I can't even imagine where we will be. I truly don't have a clue, but I am ok with that. What I do know, is, a year from now I won't be where I am presently. A year from now, I know I will have grown in a million different ways, because, that's what this journey is about. I see it in the plants, trees, animals and humans alike, we aren't here to stay the same. We are here to reach a little deeper, push a little further, expanding the imprint we create and filling it with love. A year from now I will be doing so many of the things that I have always done but I will do them more intentionally. I will hold that hug a little longer, listen a little deeper and love a little harder.

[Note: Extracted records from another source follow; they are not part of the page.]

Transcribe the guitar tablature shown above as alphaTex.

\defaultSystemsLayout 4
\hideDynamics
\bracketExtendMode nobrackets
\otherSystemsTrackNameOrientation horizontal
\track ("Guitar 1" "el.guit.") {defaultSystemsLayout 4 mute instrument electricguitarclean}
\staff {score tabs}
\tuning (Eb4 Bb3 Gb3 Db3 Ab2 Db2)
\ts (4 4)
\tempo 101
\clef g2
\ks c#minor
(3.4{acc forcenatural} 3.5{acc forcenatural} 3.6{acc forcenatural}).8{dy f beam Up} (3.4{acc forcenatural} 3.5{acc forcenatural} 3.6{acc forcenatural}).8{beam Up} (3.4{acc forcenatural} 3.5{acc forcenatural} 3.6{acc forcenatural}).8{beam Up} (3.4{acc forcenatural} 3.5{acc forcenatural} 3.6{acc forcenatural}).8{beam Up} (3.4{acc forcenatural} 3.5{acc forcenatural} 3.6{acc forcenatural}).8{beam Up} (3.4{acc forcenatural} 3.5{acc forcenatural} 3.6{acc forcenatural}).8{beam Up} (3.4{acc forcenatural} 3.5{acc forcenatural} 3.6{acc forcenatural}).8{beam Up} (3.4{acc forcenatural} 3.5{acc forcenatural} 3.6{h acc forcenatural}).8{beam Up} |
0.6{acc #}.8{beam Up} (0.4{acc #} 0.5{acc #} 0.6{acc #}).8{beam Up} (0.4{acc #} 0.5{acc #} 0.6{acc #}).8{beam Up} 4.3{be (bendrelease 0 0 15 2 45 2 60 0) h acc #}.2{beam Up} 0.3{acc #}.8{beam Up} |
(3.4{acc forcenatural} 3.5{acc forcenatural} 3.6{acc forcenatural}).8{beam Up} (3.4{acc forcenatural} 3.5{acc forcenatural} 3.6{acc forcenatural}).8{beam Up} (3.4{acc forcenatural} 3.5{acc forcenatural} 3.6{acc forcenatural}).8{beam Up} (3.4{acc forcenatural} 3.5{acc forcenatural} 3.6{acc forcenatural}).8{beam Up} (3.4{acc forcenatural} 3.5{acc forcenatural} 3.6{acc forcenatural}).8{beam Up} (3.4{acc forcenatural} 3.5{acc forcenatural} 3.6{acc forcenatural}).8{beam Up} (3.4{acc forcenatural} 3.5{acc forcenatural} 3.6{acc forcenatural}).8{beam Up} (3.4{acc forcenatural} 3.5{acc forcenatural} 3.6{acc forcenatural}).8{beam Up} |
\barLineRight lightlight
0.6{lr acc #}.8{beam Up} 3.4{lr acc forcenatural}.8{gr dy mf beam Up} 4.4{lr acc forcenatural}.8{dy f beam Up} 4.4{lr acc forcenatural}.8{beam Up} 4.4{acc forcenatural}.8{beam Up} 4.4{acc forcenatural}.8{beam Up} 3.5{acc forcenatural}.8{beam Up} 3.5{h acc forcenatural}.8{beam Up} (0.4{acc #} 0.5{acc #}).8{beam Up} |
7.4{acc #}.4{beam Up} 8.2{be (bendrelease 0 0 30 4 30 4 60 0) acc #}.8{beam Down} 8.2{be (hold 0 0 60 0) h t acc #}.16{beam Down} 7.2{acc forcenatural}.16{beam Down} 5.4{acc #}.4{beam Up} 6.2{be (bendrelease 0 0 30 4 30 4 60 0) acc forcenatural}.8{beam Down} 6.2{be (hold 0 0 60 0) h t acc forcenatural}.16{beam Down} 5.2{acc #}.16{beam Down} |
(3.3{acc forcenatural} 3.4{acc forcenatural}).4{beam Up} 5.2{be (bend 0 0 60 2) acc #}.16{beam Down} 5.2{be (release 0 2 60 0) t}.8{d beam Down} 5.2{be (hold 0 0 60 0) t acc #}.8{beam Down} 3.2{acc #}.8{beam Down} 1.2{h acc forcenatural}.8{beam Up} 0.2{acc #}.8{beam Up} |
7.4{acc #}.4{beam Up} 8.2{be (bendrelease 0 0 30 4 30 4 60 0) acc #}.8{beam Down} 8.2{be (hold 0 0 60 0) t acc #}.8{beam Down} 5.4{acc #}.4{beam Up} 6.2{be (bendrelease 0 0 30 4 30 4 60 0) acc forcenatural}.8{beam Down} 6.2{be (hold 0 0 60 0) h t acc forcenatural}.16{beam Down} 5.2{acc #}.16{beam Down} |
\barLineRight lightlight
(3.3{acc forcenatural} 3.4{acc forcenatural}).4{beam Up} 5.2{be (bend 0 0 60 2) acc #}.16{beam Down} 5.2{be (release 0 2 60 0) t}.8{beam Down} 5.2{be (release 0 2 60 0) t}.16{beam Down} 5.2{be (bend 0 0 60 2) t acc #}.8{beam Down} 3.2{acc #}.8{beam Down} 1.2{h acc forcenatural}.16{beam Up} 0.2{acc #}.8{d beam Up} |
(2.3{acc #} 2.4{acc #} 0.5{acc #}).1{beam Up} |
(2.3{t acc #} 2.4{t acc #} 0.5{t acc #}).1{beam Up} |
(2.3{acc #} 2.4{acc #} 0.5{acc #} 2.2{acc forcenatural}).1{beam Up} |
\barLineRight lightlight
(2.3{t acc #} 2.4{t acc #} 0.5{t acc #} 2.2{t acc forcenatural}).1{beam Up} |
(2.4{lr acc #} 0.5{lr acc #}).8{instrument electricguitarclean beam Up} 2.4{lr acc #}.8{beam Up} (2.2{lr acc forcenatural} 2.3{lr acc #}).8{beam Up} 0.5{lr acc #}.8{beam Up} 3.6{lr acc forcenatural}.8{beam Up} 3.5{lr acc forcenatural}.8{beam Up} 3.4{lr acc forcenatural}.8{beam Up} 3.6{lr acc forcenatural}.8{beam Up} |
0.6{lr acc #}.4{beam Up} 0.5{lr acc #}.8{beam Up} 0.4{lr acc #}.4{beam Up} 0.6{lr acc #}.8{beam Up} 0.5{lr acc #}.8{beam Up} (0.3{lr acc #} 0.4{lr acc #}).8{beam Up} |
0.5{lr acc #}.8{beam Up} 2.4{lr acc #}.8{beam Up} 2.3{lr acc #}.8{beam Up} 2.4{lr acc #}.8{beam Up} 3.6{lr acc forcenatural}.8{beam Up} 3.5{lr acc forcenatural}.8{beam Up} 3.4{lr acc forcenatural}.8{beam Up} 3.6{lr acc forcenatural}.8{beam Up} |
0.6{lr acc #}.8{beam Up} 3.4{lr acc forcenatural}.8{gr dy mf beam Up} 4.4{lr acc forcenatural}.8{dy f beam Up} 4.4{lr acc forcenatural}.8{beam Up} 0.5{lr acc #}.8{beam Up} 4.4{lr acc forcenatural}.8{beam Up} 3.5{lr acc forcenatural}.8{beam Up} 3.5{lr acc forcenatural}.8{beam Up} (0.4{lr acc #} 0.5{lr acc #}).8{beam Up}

Wherever I am a year from now, is right where I'm meant to be. I accept that the journey there is going to be filled with infinite experiences I have no control over. I've learned that as humans we measure our time here is so many different ways. Seconds, minutes, days, weeks, months, years, on and on while often over looking the most important unit of measurement, an instant. Who I am and what I do with each instant adds up across a lifetime and defines my existence until there is only one left.
A year from now, so much will have changed yet everything will be the exact same.